Segment Start: Provided records
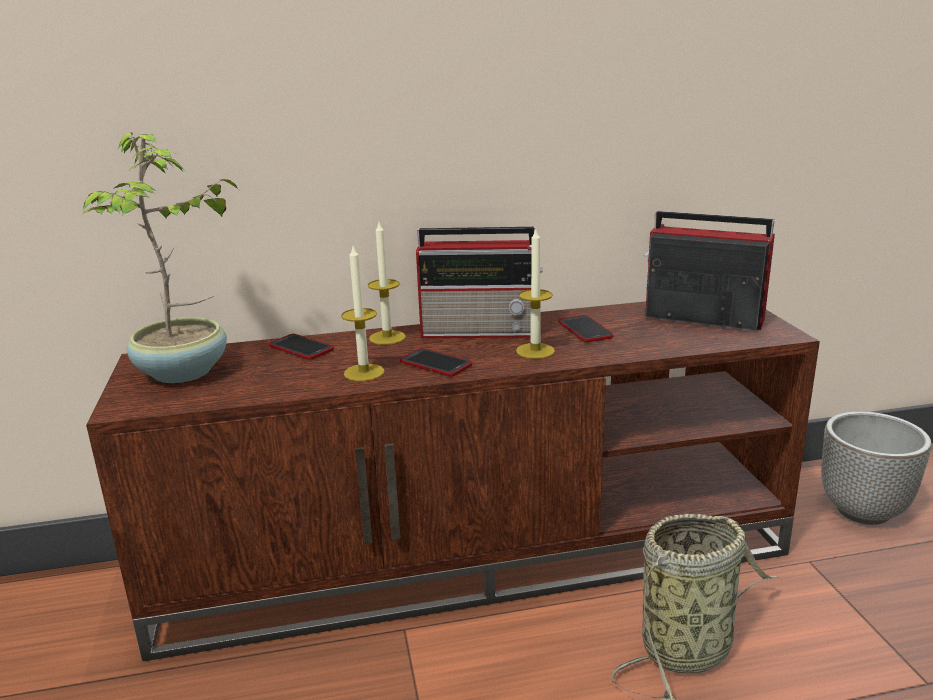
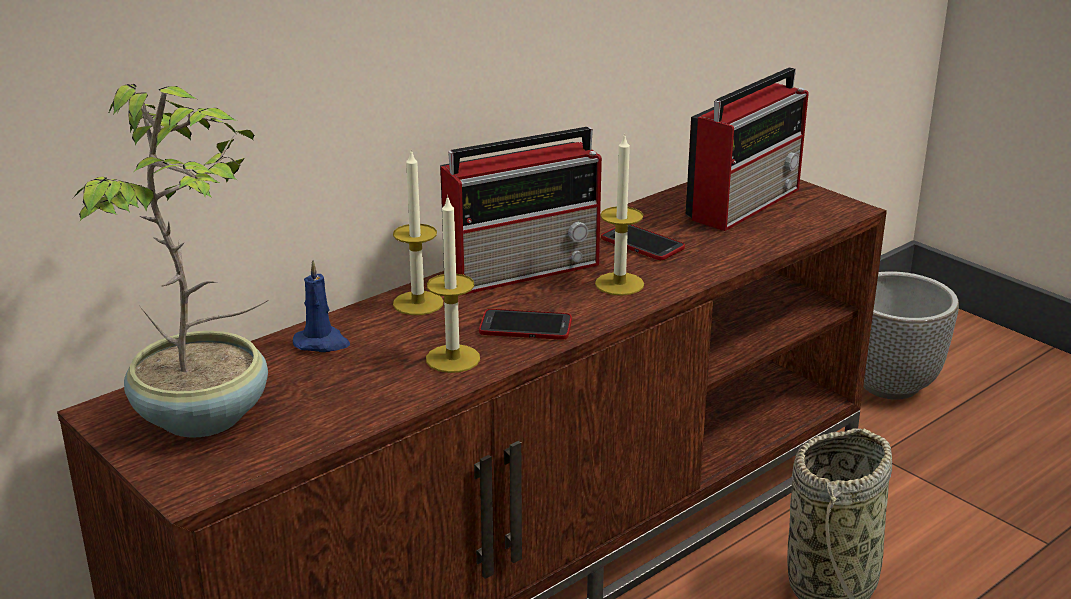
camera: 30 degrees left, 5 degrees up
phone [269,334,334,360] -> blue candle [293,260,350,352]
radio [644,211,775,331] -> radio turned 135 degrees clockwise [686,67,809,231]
Segment End: Provided records
Segment Start: Provided records
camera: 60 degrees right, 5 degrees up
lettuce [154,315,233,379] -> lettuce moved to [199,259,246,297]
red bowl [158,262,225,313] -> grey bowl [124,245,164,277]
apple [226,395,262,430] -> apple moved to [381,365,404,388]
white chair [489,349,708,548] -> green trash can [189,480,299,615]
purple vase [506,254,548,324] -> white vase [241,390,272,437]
Segment End: Provided records
Above this task is a listing. Restate, word for word and with nothing added, the lines from the one with "camera: 30 degrees left, 5 degrees up" through the one with "radio [644,211,775,331] ->".

camera: 30 degrees left, 5 degrees up
phone [269,334,334,360] -> blue candle [293,260,350,352]
radio [644,211,775,331] -> radio turned 135 degrees clockwise [686,67,809,231]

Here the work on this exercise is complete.